§ What to work on
Among the entries that follow, tally the lines with the string "KiCad". Give no more than the number.

### Data for the task

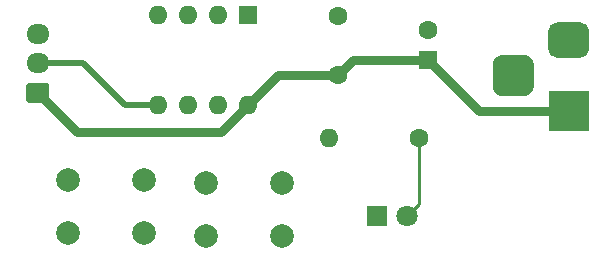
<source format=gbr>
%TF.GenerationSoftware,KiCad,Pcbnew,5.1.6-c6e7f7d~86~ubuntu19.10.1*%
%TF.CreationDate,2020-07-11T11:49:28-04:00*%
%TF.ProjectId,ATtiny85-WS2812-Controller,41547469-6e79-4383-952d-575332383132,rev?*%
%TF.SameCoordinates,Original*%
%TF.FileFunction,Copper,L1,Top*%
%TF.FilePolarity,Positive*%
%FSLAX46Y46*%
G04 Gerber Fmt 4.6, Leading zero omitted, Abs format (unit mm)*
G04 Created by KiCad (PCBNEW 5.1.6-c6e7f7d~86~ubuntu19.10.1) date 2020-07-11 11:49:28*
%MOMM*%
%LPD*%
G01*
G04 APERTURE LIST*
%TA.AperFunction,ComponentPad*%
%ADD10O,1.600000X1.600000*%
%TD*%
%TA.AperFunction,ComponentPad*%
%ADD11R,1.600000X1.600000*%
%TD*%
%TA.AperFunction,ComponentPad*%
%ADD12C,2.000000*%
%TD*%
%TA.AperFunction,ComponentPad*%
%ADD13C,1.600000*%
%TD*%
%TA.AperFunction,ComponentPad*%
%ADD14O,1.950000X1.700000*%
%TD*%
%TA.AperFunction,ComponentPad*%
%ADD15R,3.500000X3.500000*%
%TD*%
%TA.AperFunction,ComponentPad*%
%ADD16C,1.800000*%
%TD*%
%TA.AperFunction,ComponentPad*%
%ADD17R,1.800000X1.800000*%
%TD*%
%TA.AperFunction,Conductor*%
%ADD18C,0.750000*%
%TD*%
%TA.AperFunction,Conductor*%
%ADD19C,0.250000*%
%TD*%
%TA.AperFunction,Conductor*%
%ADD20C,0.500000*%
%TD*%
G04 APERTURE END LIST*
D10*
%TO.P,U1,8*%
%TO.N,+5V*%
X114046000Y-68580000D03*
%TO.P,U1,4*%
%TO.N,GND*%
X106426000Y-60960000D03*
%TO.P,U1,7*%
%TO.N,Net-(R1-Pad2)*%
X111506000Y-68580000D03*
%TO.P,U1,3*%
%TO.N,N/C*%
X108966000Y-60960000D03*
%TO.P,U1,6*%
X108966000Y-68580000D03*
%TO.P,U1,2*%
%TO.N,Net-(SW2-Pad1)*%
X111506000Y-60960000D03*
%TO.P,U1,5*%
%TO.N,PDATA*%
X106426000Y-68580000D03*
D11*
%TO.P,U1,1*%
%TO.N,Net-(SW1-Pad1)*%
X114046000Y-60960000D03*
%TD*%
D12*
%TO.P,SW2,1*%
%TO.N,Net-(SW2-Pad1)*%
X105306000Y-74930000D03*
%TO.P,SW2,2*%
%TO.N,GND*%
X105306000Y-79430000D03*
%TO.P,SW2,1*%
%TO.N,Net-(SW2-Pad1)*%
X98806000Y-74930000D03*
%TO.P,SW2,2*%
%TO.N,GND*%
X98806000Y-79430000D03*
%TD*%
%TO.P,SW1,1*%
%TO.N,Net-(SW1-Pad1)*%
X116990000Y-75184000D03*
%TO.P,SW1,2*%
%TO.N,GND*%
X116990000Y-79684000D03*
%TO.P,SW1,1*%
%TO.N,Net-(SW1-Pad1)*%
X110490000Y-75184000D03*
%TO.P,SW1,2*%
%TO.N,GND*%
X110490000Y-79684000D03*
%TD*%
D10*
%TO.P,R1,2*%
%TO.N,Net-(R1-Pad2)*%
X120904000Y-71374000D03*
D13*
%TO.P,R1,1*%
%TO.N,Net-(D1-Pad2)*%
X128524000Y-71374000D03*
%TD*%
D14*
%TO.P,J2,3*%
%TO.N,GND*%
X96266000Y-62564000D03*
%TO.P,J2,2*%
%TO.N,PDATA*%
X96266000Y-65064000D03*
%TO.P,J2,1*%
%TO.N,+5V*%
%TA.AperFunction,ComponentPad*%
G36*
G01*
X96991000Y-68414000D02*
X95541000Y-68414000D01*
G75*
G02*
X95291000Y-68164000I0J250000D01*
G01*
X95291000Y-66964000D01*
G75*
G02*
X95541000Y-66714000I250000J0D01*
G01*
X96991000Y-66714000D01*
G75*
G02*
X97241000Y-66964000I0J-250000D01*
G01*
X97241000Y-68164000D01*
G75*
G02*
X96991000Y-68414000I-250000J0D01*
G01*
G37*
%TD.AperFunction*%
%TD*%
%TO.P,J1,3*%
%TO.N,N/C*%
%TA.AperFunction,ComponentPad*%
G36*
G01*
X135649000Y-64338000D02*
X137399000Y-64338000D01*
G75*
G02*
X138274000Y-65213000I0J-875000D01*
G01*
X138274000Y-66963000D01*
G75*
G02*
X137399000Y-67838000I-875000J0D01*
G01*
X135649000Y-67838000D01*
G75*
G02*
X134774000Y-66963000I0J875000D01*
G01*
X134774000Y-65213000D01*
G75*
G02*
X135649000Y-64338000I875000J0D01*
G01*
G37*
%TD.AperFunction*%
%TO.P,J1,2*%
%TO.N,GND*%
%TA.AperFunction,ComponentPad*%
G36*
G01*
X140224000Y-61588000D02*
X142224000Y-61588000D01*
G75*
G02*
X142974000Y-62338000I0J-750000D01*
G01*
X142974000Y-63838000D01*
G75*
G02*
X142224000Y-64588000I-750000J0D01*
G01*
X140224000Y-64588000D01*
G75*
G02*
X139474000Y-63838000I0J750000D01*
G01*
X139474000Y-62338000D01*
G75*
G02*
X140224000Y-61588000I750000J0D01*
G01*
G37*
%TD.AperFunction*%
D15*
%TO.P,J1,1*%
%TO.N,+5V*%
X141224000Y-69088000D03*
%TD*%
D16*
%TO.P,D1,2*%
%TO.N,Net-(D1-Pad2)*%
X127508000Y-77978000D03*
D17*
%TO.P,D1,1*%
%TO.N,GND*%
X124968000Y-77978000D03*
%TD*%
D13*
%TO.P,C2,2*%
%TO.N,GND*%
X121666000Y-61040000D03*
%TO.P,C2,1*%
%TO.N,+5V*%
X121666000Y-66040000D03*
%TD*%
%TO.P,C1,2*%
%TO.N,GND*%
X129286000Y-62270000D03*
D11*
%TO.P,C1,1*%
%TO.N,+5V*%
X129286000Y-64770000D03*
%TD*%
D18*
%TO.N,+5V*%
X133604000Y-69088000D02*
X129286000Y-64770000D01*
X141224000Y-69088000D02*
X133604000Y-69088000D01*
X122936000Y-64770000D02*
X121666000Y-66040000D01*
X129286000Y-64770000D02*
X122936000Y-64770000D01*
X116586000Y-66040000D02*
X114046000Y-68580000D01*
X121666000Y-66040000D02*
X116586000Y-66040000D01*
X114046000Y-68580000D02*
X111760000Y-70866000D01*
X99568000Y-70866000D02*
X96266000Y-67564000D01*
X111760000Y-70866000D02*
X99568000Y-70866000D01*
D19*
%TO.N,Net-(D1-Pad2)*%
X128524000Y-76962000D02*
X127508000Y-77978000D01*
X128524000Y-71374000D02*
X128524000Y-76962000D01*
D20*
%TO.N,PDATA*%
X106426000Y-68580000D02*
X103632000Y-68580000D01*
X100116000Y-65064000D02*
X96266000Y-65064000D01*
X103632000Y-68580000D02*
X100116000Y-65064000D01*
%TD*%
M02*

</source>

######

§ Solution to this task
2